Deshalb lasst uns das tausendmal Gesagte immer wieder sagen,
damit es nicht einmal zu
wenig gesagt wurde.“
1.
Warnende Stimmen
Hamburger
Architekturdebatte
Die im April 2004 von den mit
Sorgenfalten an der Diskussion durch Leserbriefe beteiligten Lesern der Hamburger
Presse öffentlich und engagiert geführte „Architekturdebatte“ zeigte
unmissverständlich, dass der
architektonische Irrweg, der das historische Stadtbild sowie seine maritime
Identität bedenken- und einfallslos zerstört, vielen Bürgern Hamburgs sowie
einigen Architekten die Augen für diese Zustände geöffnet hat. Diese
Kritikstimmen aus der Presse von Jung und Alt (ein Querschnitt aus aller
Bevölkerungsschichten) riefen einstimmig danach: „Das traditionelle Stadtbild erhalten!“ Besorgt um den Umgang mit
Geschichte in der heutigen Zeit fragte ich mich vor zwei Jahren, nachdem ich
die Stadt Tönning besucht hatte: Wie
kann man diese historische Stadt vom Schicksal beispielsweise Travemündes
schützen, wo mitten in einem ehemaligen Fischerdorf ein Wolkenkratzer gebaut
wurde und dadurch das Stadtbild, die Küste und den öffentlichen Raum
schonungslos verschandelte. Ausgewählte Lesermeinungen und Pressestimmen der
damaligen Diskussion füge ich hier bei. Mögen sie als Warnung dienen und vor
falschen Lösungen bewahren.
„An jeder Ecke unserer Heimatstadt wachsen
Glaspaläste – von anderen Architekten, sog. Stararchitekten (inflationäre
Bezeichnung) und Stadtplanern mit Preisen überhäufte Baukünstler toben sich hemmungslos aus.“ „Einheitsbauten
Langweilig, ohne Pfiff, austauschbar – vom Wasser aus wirken diese Klötze wie
Schuhkartons“. „Unglaublich, wie Hamburg nach und nach mit seelenlosen Glas-
und Stahlkästen verschandelt wird. Die Ost-West-Straße ist der Gipfel der
Hässlichkeit, der arme Michel wirkt schon fast wie ein Stilbruch inmitten der
geschmacklosen Architektur, die Hamburg immer mehr prägt.“ „Was da in Hamburg
in den vergangenen Jahren beschlossen und aufgebaut wurde, ist wahrlich
grausam.“ „Die in den vergangenen Jahren
fertig gestellten Bauwerke empfinde
ich als höchst unästhetisch, kalt und hässlich. Leider besteht der
offensichtliche Trend, Hamburg baulich mit anderen Großstädten zu uniformieren.

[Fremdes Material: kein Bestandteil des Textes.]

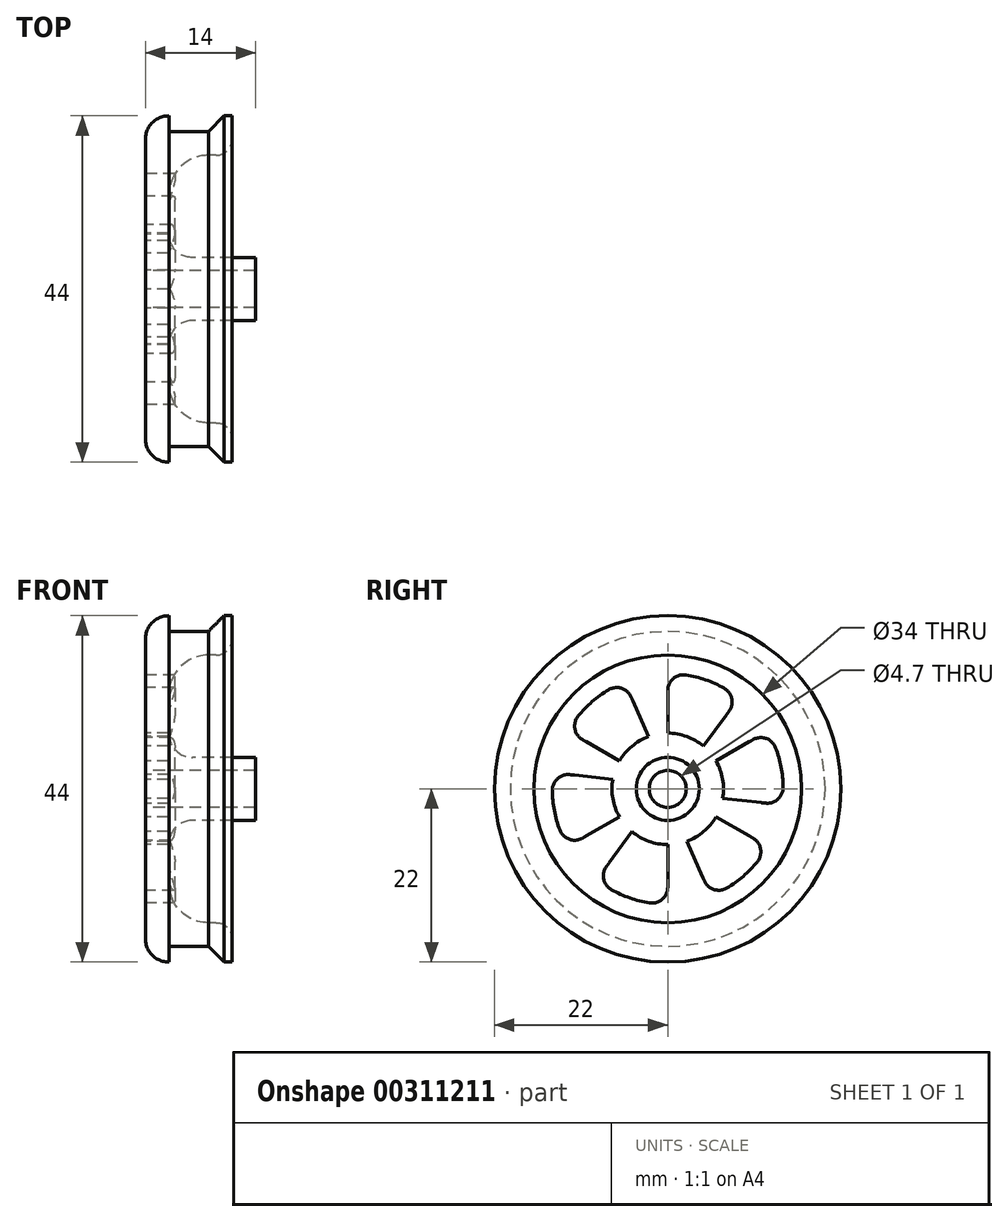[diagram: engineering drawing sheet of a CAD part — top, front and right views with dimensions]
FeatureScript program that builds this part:
annotation { "Feature Type Name" : "Feature", "Feature Type Description" : "" }
export const myFeature = defineFeature(function(context is Context, id is Id, definition is map)
    precondition{}
    {
        {
            var Q0;
            Q0=qCreatedBy(makeId("Top.planeOp"),FACE);
            var sketch = newSketch(context, id + "F0", { "sketchPlane" : qUnion([Q0])});
            skLineSegment(sketch, "E0", {"start": v(0, 0) * mm, "end": v(14, 0) * mm});
            skLineSegment(sketch, "E1", {"start": v(14, 0) * mm, "end": v(14, 4) * mm});
            skLineSegment(sketch, "E2", {"start": v(14, 4) * mm, "end": v(3, 4) * mm});
            skLineSegment(sketch, "E3", {"start": v(3, 4) * mm, "end": v(3, 17) * mm});
            skLineSegment(sketch, "E4", {"start": v(3, 17) * mm, "end": v(11, 17) * mm});
            skLineSegment(sketch, "E5", {"start": v(11, 17) * mm, "end": v(11, 22) * mm});
            skLineSegment(sketch, "E6", {"start": v(11, 22) * mm, "end": v(10, 22) * mm});
            skLineSegment(sketch, "E7", {"start": v(3, 20) * mm, "end": v(3, 22) * mm});
            skLineSegment(sketch, "E8", {"start": v(10, 22) * mm, "end": v(8, 20) * mm});
            skLineSegment(sketch, "E9", {"start": v(8, 20) * mm, "end": v(3, 20) * mm});
            skLineSegment(sketch, "E10", {"start": v(0, 0) * mm, "end": v(0, 22) * mm});
            skLineSegment(sketch, "E11", {"start": v(0, 22) * mm, "end": v(3, 22) * mm});
            skLineSegment(sketch, "E12", {"start": v(0, 0) * mm, "end": v(39.24, 0) * mm, "construction": true});
            skSolve(sketch);
        }
        {
            var Q0;
            Q0=makeQuery(id+"F0.imprint","IMPRINT",FACE,{"disambiguationData":[TD([[makeQuery(id+"F0.imprint","IMPRINT",EDGE,{"derivedFrom":sQuery(id+"F0.wireOp",EDGE,"E0")}),1.0]])]});
            var Q1;
            Q1=sQuery(id+"F0.wireOp",EDGE,"E12");
            revolve(context, id + "F1", {"entities" : qUnion([Q0]), "axis" : qUnion([Q1]), "revolveType" : RevolveType.FULL});
        }
        {
            var Q0;
            Q0=qCreatedBy(makeId("Right.planeOp"),FACE);
            var sketch = newSketch(context, id + "F2", { "sketchPlane" : qUnion([Q0])});
            skCircle(sketch, "E13", {"center": v(0, 0) * mm, "radius": 2.35 * mm});
            skSolve(sketch);
        }
        {
            var Q0;
            Q0=makeQuery(id+"F2.imprint","IMPRINT",FACE,{"disambiguationData":[TD([[makeQuery(id+"F2.imprint","IMPRINT",EDGE,{"derivedFrom":sQuery(id+"F2.wireOp",EDGE,"E13")}),1.0]])]});
            extrude(context, id + "F3", {"entities" : qUnion([Q0]), "operationType" : NewBodyOperationType.REMOVE, "depth" : 25 * mm});
        }
        {
            var Q0;
            Q0=makeQuery(id+"F1.opRevolve","SWEPT_EDGE",EDGE,{"disambiguationData":[OSD([sQuery(id+"F0.wireOp",EDGE,"E2"),sQuery(id+"F0.wireOp",EDGE,"E3")])]});
            fillet(context, id + "F4", {"entities" : qUnion([Q0]), "radius" : 3 * mm, "tangentPropagation" : true, "allowEdgeOverflow" : false});
        }
        {
            var Q0;
            Q0=makeQuery(id+"F1.opRevolve","SWEPT_EDGE",EDGE,{"disambiguationData":[OSD([sQuery(id+"F0.wireOp",EDGE,"E3"),sQuery(id+"F0.wireOp",EDGE,"E4")])]});
            fillet(context, id + "F5", {"entities" : qUnion([Q0]), "radius" : 5 * mm, "tangentPropagation" : true, "allowEdgeOverflow" : false});
        }
        {
            var Q0;
            Q0=qCreatedBy(makeId("Right.planeOp"),FACE);
            var sketch = newSketch(context, id + "F6", { "sketchPlane" : qUnion([Q0])});
            skArc(sketch, "E14", {"start": v(0, 14.66) * mm, "mid": v(4.77, 13.87) * mm, "end": v(9.03, 11.56) * mm});
            skArc(sketch, "E15", {"start": v(0, 7.08) * mm, "mid": v(2.41, 6.66) * mm, "end": v(4.54, 5.43) * mm});
            skLineSegment(sketch, "E16", {"start": v(0, 7.08) * mm, "end": v(0, 14.66) * mm});
            skLineSegment(sketch, "E17", {"start": v(4.54, 5.43) * mm, "end": v(9.03, 11.56) * mm});
            skLineSegment(sketch, "E18.1.0", {"start": v(-2.44, 6.65) * mm, "end": v(-5.5, 13.6) * mm});
            skLineSegment(sketch, "E18.1.1", {"start": v(-6.13, 3.54) * mm, "end": v(-12.7, 7.33) * mm});
            skArc(sketch, "E18.1.2", {"start": v(-6.13, 3.54) * mm, "mid": v(-4.56, 5.42) * mm, "end": v(-2.44, 6.65) * mm});
            skArc(sketch, "E18.1.3", {"start": v(-12.7, 7.33) * mm, "mid": v(-9.62, 11.07) * mm, "end": v(-5.5, 13.6) * mm});
            skLineSegment(sketch, "E18.2.0", {"start": v(-6.98, 1.21) * mm, "end": v(-14.52, 2.04) * mm});
            skLineSegment(sketch, "E18.2.1", {"start": v(-6.13, -3.54) * mm, "end": v(-12.7, -7.33) * mm});
            skArc(sketch, "E18.2.2", {"start": v(-6.13, -3.54) * mm, "mid": v(-6.97, -1.24) * mm, "end": v(-6.98, 1.21) * mm});
            skArc(sketch, "E18.2.3", {"start": v(-12.7, -7.33) * mm, "mid": v(-14.4, -2.8) * mm, "end": v(-14.52, 2.04) * mm});
            skLineSegment(sketch, "E18.3.0", {"start": v(-4.54, -5.43) * mm, "end": v(-9.03, -11.56) * mm});
            skLineSegment(sketch, "E18.3.1", {"start": v(0, -7.08) * mm, "end": v(0, -14.66) * mm});
            skArc(sketch, "E18.3.2", {"start": v(0, -7.08) * mm, "mid": v(-2.41, -6.66) * mm, "end": v(-4.54, -5.43) * mm});
            skArc(sketch, "E18.3.3", {"start": v(0, -14.66) * mm, "mid": v(-4.77, -13.87) * mm, "end": v(-9.03, -11.56) * mm});
            skLineSegment(sketch, "E18.4.0", {"start": v(2.44, -6.65) * mm, "end": v(5.5, -13.6) * mm});
            skLineSegment(sketch, "E18.4.1", {"start": v(6.13, -3.54) * mm, "end": v(12.7, -7.33) * mm});
            skArc(sketch, "E18.4.2", {"start": v(6.13, -3.54) * mm, "mid": v(4.56, -5.42) * mm, "end": v(2.44, -6.65) * mm});
            skArc(sketch, "E18.4.3", {"start": v(12.7, -7.33) * mm, "mid": v(9.62, -11.07) * mm, "end": v(5.5, -13.6) * mm});
            skLineSegment(sketch, "E19.1.5.0", {"start": v(6.98, -1.21) * mm, "end": v(14.52, -2.04) * mm});
            skLineSegment(sketch, "E19.3.5.0", {"start": v(6.13, 3.54) * mm, "end": v(12.7, 7.33) * mm});
            skArc(sketch, "E19.6.5.0", {"start": v(6.13, 3.54) * mm, "mid": v(6.97, 1.24) * mm, "end": v(6.98, -1.21) * mm});
            skArc(sketch, "E19.10.5.0", {"start": v(12.7, 7.33) * mm, "mid": v(14.4, 2.8) * mm, "end": v(14.52, -2.04) * mm});
            skSolve(sketch);
        }
        {
            var Q0;
            Q0 = qSketchRegion(id + "F6", true);
            extrude(context, id + "F7", {"entities" : qUnion([Q0]), "operationType" : NewBodyOperationType.REMOVE, "depth" : 25 * mm});
        }
        {
            var Q0;
            Q0=makeQuery(id+"F7.boolean.opBoolean","COPY",EDGE,{"derivedFrom":makeQuery(id+"F7.opExtrude","SWEPT_EDGE",EDGE,{"disambiguationData":[OSD([sQuery(id+"F6.wireOp",EDGE,"E18.1.0"),sQuery(id+"F6.wireOp",EDGE,"E18.1.3")])]})});
            fillet(context, id + "F8", {"entities" : qUnion([Q0]), "radius" : 2 * mm, "tangentPropagation" : true, "allowEdgeOverflow" : false});
        }
        {
            var Q0;
            Q0=makeQuery(id+"F7.boolean.opBoolean","COPY",EDGE,{"derivedFrom":makeQuery(id+"F7.opExtrude","SWEPT_EDGE",EDGE,{"disambiguationData":[OSD([sQuery(id+"F6.wireOp",EDGE,"E14"),sQuery(id+"F6.wireOp",EDGE,"E17")])]})});
            var Q1;
            Q1=makeQuery(id+"F7.boolean.opBoolean","COPY",EDGE,{"derivedFrom":makeQuery(id+"F7.opExtrude","SWEPT_EDGE",EDGE,{"disambiguationData":[OSD([sQuery(id+"F6.wireOp",EDGE,"E14"),sQuery(id+"F6.wireOp",EDGE,"E16")])]})});
            var Q2;
            Q2=makeQuery(id+"F7.boolean.opBoolean","COPY",EDGE,{"derivedFrom":makeQuery(id+"F7.opExtrude","SWEPT_EDGE",EDGE,{"disambiguationData":[OSD([sQuery(id+"F6.wireOp",EDGE,"E18.1.1"),sQuery(id+"F6.wireOp",EDGE,"E18.1.3")])]})});
            var Q3;
            Q3=makeQuery(id+"F7.boolean.opBoolean","COPY",EDGE,{"derivedFrom":makeQuery(id+"F7.opExtrude","SWEPT_EDGE",EDGE,{"disambiguationData":[OSD([sQuery(id+"F6.wireOp",EDGE,"E18.4.1"),sQuery(id+"F6.wireOp",EDGE,"E18.4.3")])]})});
            var Q4;
            Q4=makeQuery(id+"F7.boolean.opBoolean","COPY",EDGE,{"derivedFrom":makeQuery(id+"F7.opExtrude","SWEPT_EDGE",EDGE,{"disambiguationData":[OSD([sQuery(id+"F6.wireOp",EDGE,"E18.4.0"),sQuery(id+"F6.wireOp",EDGE,"E18.4.3")])]})});
            var Q5;
            Q5=makeQuery(id+"F7.boolean.opBoolean","COPY",EDGE,{"derivedFrom":makeQuery(id+"F7.opExtrude","SWEPT_EDGE",EDGE,{"disambiguationData":[OSD([sQuery(id+"F6.wireOp",EDGE,"E18.3.0"),sQuery(id+"F6.wireOp",EDGE,"E18.3.3")])]})});
            var Q6;
            Q6=makeQuery(id+"F7.boolean.opBoolean","COPY",EDGE,{"derivedFrom":makeQuery(id+"F7.opExtrude","SWEPT_EDGE",EDGE,{"disambiguationData":[OSD([sQuery(id+"F6.wireOp",EDGE,"E18.3.1"),sQuery(id+"F6.wireOp",EDGE,"E18.3.3")])]})});
            var Q7;
            Q7=makeQuery(id+"F7.boolean.opBoolean","COPY",EDGE,{"derivedFrom":makeQuery(id+"F7.opExtrude","SWEPT_EDGE",EDGE,{"disambiguationData":[OSD([sQuery(id+"F6.wireOp",EDGE,"E18.2.0"),sQuery(id+"F6.wireOp",EDGE,"E18.2.3")])]})});
            var Q8;
            Q8=makeQuery(id+"F7.boolean.opBoolean","COPY",EDGE,{"derivedFrom":makeQuery(id+"F7.opExtrude","SWEPT_EDGE",EDGE,{"disambiguationData":[OSD([sQuery(id+"F6.wireOp",EDGE,"E18.2.1"),sQuery(id+"F6.wireOp",EDGE,"E18.2.3")])]})});
            fillet(context, id + "F9", {"entities" : qUnion([Q0, Q1, Q2, Q3, Q4, Q5, Q6, Q7, Q8]), "radius" : 2 * mm, "tangentPropagation" : true, "allowEdgeOverflow" : false});
        }
        {
            var Q0;
            Q0=makeQuery(id+"F1.opRevolve","SWEPT_EDGE",EDGE,{"disambiguationData":[OSD([sQuery(id+"F0.wireOp",EDGE,"E4"),sQuery(id+"F0.wireOp",EDGE,"E5")])]});
            fillet(context, id + "F10", {"entities" : qUnion([Q0]), "radius" : 2 * mm, "tangentPropagation" : true, "allowEdgeOverflow" : false});
        }
        {
            var Q0;
            Q0=makeQuery(id+"F7.boolean.opBoolean","COPY",EDGE,{"derivedFrom":makeQuery(id+"F7.opExtrude","SWEPT_EDGE",EDGE,{"disambiguationData":[OSD([sQuery(id+"F6.wireOp",EDGE,"E19.3.5.0"),sQuery(id+"F6.wireOp",EDGE,"E19.10.5.0")])]})});
            var Q1;
            Q1=makeQuery(id+"F7.boolean.opBoolean","COPY",EDGE,{"derivedFrom":makeQuery(id+"F7.opExtrude","SWEPT_EDGE",EDGE,{"disambiguationData":[OSD([sQuery(id+"F6.wireOp",EDGE,"E19.1.5.0"),sQuery(id+"F6.wireOp",EDGE,"E19.10.5.0")])]})});
            fillet(context, id + "F11", {"entities" : qUnion([Q0, Q1]), "radius" : 2 * mm, "tangentPropagation" : true, "allowEdgeOverflow" : false});
        }
        {
            var Q0;
            Q0=makeQuery(id+"F1.opRevolve","SWEPT_EDGE",EDGE,{"disambiguationData":[OSD([sQuery(id+"F0.wireOp",EDGE,"E10"),sQuery(id+"F0.wireOp",EDGE,"E11")])]});
            fillet(context, id + "F12", {"entities" : qUnion([Q0]), "radius" : 3 * mm, "tangentPropagation" : true, "allowEdgeOverflow" : false});
        }
    });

Immer gleicher, immer höher bauen – Schrottarchitektur. Welcher Hamburger will
eigentlich die Verschandelung des Stadtbildes? Was macht Hamburg so lebenswert?

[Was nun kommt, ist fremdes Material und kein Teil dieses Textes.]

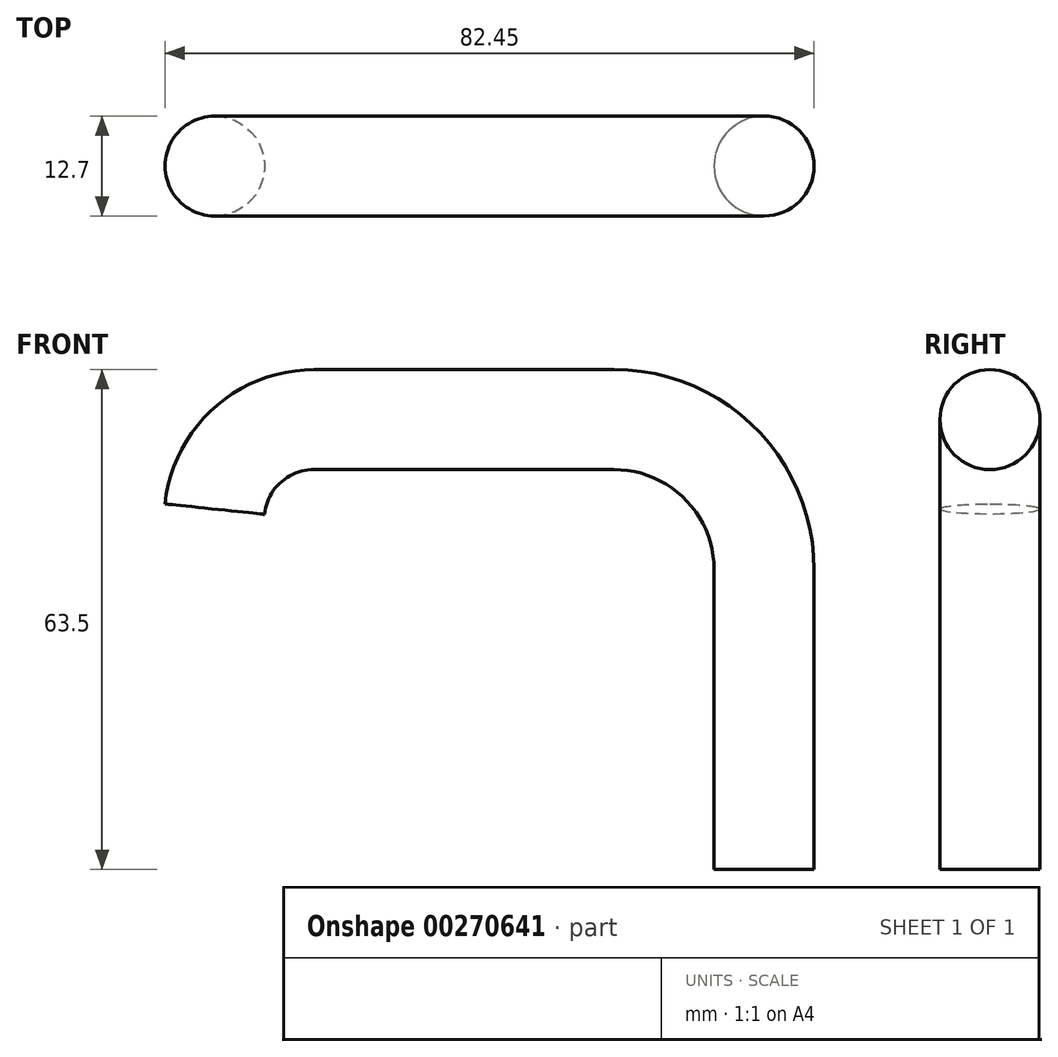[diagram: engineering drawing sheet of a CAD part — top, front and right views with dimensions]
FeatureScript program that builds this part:
annotation { "Feature Type Name" : "Feature", "Feature Type Description" : "" }
export const myFeature = defineFeature(function(context is Context, id is Id, definition is map)
    precondition{}
    {
        {
            var Q0;
            Q0=qCreatedBy(makeId("Top.planeOp"),FACE);
            var sketch = newSketch(context, id + "F0", { "sketchPlane" : qUnion([Q0])});
            skCircle(sketch, "E0", {"center": v(0, 0) * mm, "radius": 6.35 * mm});
            skSolve(sketch);
        }
        {
            var Q0;
            Q0=qCreatedBy(makeId("Front.planeOp"),FACE);
            var sketch = newSketch(context, id + "F1", { "sketchPlane" : qUnion([Q0])});
            skLineSegment(sketch, "E1", {"start": v(0, 0) * mm, "end": v(0, 38.1) * mm});
            skArc(sketch, "E2", {"start": v(0, 38.1) * mm, "mid": v(-5.58, 51.57) * mm, "end": v(-19.05, 57.15) * mm});
            skLineSegment(sketch, "E3", {"start": v(-19.05, 57.15) * mm, "end": v(-57.15, 57.15) * mm});
            skArc(sketch, "E4", {"start": v(-57.15, 57.15) * mm, "mid": v(-65.65, 53.89) * mm, "end": v(-69.78, 45.77) * mm});
            skSolve(sketch);
        }
        {
            var Q0;
            Q0=makeQuery(id+"F0.imprint","IMPRINT",FACE,{"disambiguationData":[TD([[makeQuery(id+"F0.imprint","IMPRINT",EDGE,{"derivedFrom":sQuery(id+"F0.wireOp",EDGE,"E0")}),1.0]])]});
            var Q1;
            Q1=sQuery(id+"F1.wireOp",EDGE,"E1");
            var Q2;
            Q2=sQuery(id+"F1.wireOp",EDGE,"E2");
            var Q3;
            Q3=sQuery(id+"F1.wireOp",EDGE,"E3");
            var Q4;
            Q4=sQuery(id+"F1.wireOp",EDGE,"E4");
            sweep(context, id + "F2", {"profiles" : qUnion([Q0]), "path" : qUnion([Q1, Q2, Q3, Q4])});
        }
    });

Sicher nicht reflektierende Glasbauten mit 20 Stockwerken. Die Touristen in
unserer Stadt bewundern bestimmt nicht die Achtlosigkeit gegenüber unserer
historischen Hansestadt sondern unsere alten schönen Häuser, das viele Grün und
das viele Wasser.“ „Es sind wesensfremde Bauten, die eher Unbehagen auslösen
und nicht zum Verweilen einladen. Speziell in Hamburg wird das über Jahrzehnte
gewachsene Lokalkolorit häufig von Gebäuden zerstört, die zwar die Handschrift
eines Architekten tragen, aber letztendlich austauschbar sind und den Charakter
der Stadt aufweichen.“ „Da bleibt oft die Tugend der harmonischen Einfügung
neuer Bauten in vorhandene Ensembles auf der Strecke. Immer mehr Hamburger
stört Bauklotz-Architektur, sie wollen ihre Stadt schöner. Doch Architekten,
die nach historischem Vorbild bauen, werden von der Branche mit Häme
überschüttet. Hier ist Umdenken gefragt, und die Behörden sind gefragt,
regulierend einzugreifen“. „Maritim, weltoffen und gemütlich – so wünschen sich
die Hamburger den neuen Stil.“ „Man darf Hamburg den Architekten und Investoren
nicht als Spielwiese überlassen, sondern sollte ihnen auf die Finger schauen.
Das Problem liegt in der Kommerzialisierung und Computerisierung aller Bauentwürfe.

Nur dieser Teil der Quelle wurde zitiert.